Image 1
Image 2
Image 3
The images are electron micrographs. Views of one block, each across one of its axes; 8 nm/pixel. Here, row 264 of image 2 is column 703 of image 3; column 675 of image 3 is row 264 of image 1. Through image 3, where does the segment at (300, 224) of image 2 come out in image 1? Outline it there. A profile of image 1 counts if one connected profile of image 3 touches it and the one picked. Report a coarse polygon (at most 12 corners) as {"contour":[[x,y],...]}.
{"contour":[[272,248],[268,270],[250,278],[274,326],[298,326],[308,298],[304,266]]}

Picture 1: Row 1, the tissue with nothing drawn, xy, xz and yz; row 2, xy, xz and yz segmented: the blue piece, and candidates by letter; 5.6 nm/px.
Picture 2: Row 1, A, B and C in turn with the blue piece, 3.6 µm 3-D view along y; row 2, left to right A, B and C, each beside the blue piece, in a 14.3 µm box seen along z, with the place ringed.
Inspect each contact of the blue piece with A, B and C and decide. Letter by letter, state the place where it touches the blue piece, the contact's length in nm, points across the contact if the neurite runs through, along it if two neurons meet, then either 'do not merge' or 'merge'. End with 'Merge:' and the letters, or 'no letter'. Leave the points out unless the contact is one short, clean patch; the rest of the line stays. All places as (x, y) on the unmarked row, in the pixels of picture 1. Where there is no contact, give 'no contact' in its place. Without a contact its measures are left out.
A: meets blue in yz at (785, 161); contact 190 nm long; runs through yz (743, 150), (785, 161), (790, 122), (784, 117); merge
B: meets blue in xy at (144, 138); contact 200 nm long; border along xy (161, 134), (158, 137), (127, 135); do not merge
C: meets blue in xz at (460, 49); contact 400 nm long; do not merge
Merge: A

REQUIREMENT:
Give all of the entries again, word for word.

EXERCISE RESPONSE:
Image 1
Image 2
Image 3
The images are electron micrographs. Views of one block, each across one of its axes; 8 nm/pixel. Here, row 264 of image 2 is column 703 of image 3; column 675 of image 3 is row 264 of image 1. Through image 3, where does the segment at (300, 224) of image 2 come out in image 1? Outline it there. A profile of image 1 counts if one connected profile of image 3 touches it and the one picked. Report a coarse polygon (at most 12 corners) as {"contour":[[x,y],...]}.
{"contour":[[272,248],[268,270],[250,278],[274,326],[298,326],[308,298],[304,266]]}

Picture 1: Row 1, the tissue with nothing drawn, xy, xz and yz; row 2, xy, xz and yz segmented: the blue piece, and candidates by letter; 5.6 nm/px.
Picture 2: Row 1, A, B and C in turn with the blue piece, 3.6 µm 3-D view along y; row 2, left to right A, B and C, each beside the blue piece, in a 14.3 µm box seen along z, with the place ringed.
Inspect each contact of the blue piece with A, B and C and decide. Letter by letter, state the place where it touches the blue piece, the contact's length in nm, points across the contact if the neurite runs through, along it if two neurons meet, then either 'do not merge' or 'merge'. End with 'Merge:' and the letters, or 'no letter'. Leave the points out unless the contact is one short, clean patch; the rest of the line stays. All places as (x, y) on the unmarked row, in the pixels of picture 1. Where there is no contact, give 'no contact' in its place. Without a contact its measures are left out.
A: meets blue in yz at (785, 161); contact 190 nm long; runs through yz (743, 150), (785, 161), (790, 122), (784, 117); merge
B: meets blue in xy at (144, 138); contact 200 nm long; border along xy (161, 134), (158, 137), (127, 135); do not merge
C: meets blue in xz at (460, 49); contact 400 nm long; do not merge
Merge: A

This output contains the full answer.